Unless you are following a specific Yes leaning organisation (and in our scenario this isn’t that likely), you aren’t going to see anything about their events. There is of course some chance of finding out about an event as people retweet information. But we can’t rely on that as a way for people to find our events. Twitter, at the moment, seems like another dead end. So let’s have a look at the most popular social network: Facebook.

Facebook

Last year Facebook really beefed up their events offering with EventMangerBlog suggesting that “Facebook Will Change Events Forever”, it is a platform that event organisers can’t ignore. For many of the grass roots events, Facebook is THE destination page for their events. So, surely, it should be easy for our No voter to find our events. But no, it’s the same old story:

ScotRefEvents
Dead End here as well.

I used two different search functions. The generic one and the event specific one. Searching on “Scotref Events” did, finally, return a live independence event! The GNW Scotref launch. I am sure this is a great event! But after such a long drawn out search our No voter would probably be too tired to attend.

So, searching via Google, Twitter, Eventbrite and Facebook our potential Yes voter found TWO future events. That’s it. TWO EVENTS. I know we can do better than that. There’s little point putting on an event if no one knows about it.

It is crucial that we engage as much as possible with those who seek information and engagement in a live environment.

For our movement we can’t do the field of dreams: “build it and they will come”, we have to think about how people find our events and we have to do all we can to help them find them. 

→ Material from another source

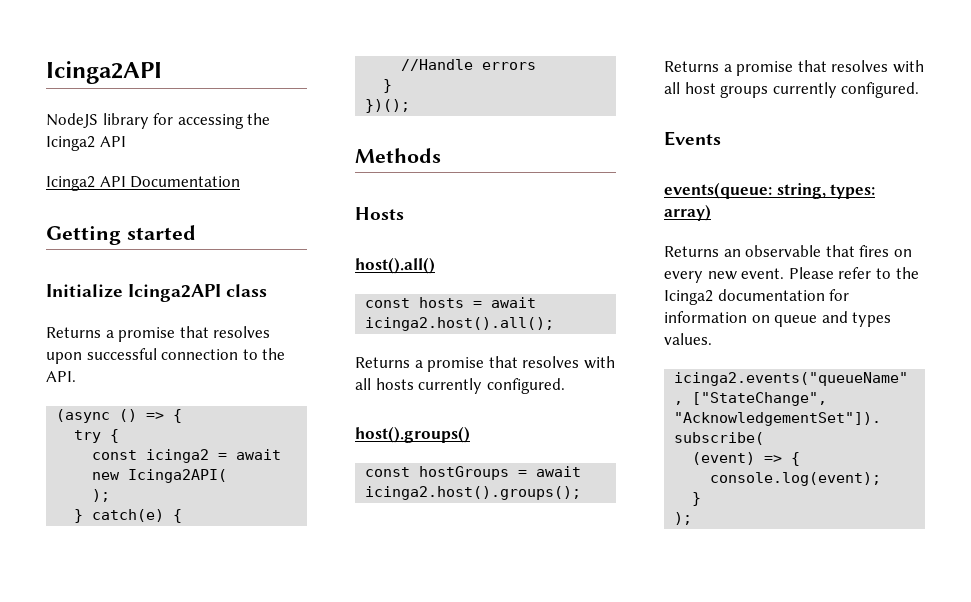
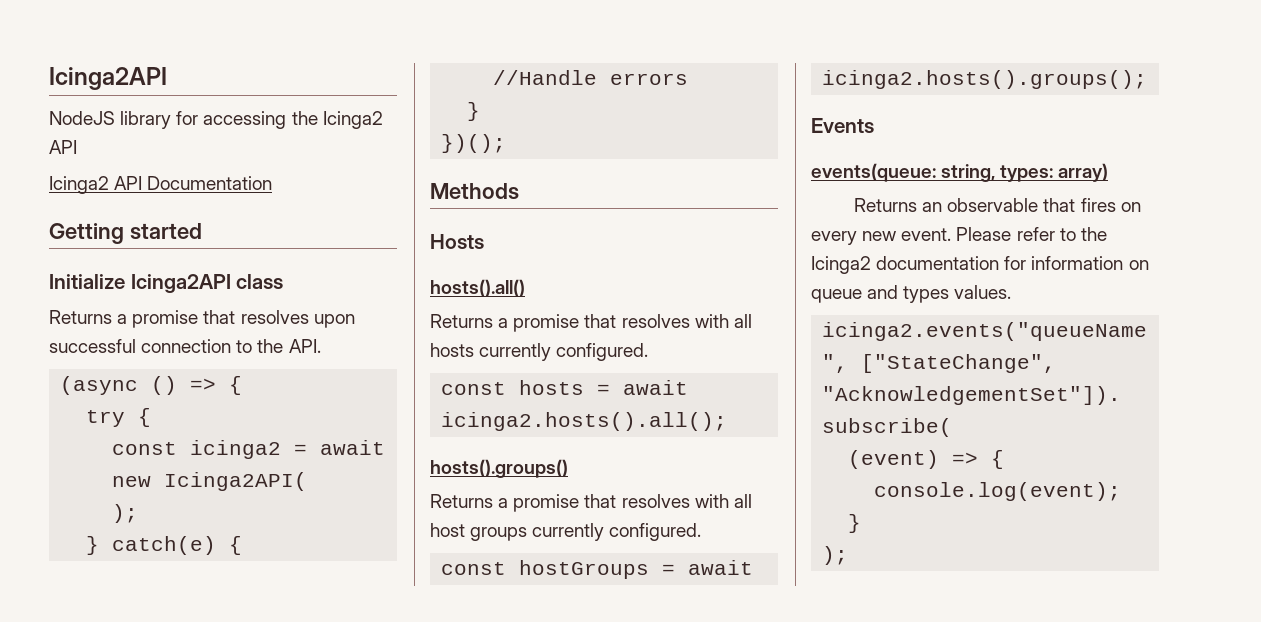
[355,257,435,274] [365,297,537,308] [365,317,555,331] host().all() // const hosts = await icinga2.host().all(); -> [430,279,525,297] hosts().all()
[355,426,470,443] [365,466,582,480] [365,486,582,500] // host().groups() // const hostGroups = await icinga2.host().groups(); -> [441,380,689,395] [441,412,728,431] [430,459,568,478] // const hosts = await icinga2.hosts().all(); // hosts().groups()
(920, 90) none -> [441,560,754,579] [822,70,1148,89] // const hostGroups = await icinga2.hosts().groups();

If you are interested in contributing to my work on a live engagement strategy for the YES movement please get in touch.

3 thoughts on “Searching for ScotRefEvents”

  1. There is also the http://www.yeslocal.info/ website, which has submitted events around Scotland. (although I don’t think I’ve seen results listed on Google).

    One thing that has to be remembered about using Google for example, as that it tailors search results based on your own previous searches, so that the results you receive on your browser will be different to what I see too.

    It is more likely that those that are moving to Yes, or are curious about #ScotRef won’t have conducted the same searches we will have done, so the set of results they see will probably be dominated (initially) by things such as BBC, Guardian & Facebook results.

    Having one website that shows as many events as possible is beneficial (like mine does) however that relies on people stumbling across it. The solution must be that as many pro-indy sites as possible show events to maximise the chances people see them. But rather than all of us hunting for events to show, we could instead take that information off one central site using a bit of scripting magic so everyone displays the same information.

    Here’s something I knocked up this morning to show what I mean: https://yes2hub.com/share/events.php

    This lists upcoming events (maximum of 10). I can create a couple of lines of javascript code that will allow anyone to place this somewhere on their website. (it can also be styled to fit in with their website template).

    I’ll do more work on it and release it for others to use should they want it.

    1. Dave, I’d happily place this on this website. Just to see how it goes. I can probably just about handle the technical aspect! Let me know next steps. I covered the issues the movement faces in this post and your comments seem like the basis for a post on some of the possible solutions. The yes local.info site looks interesting too.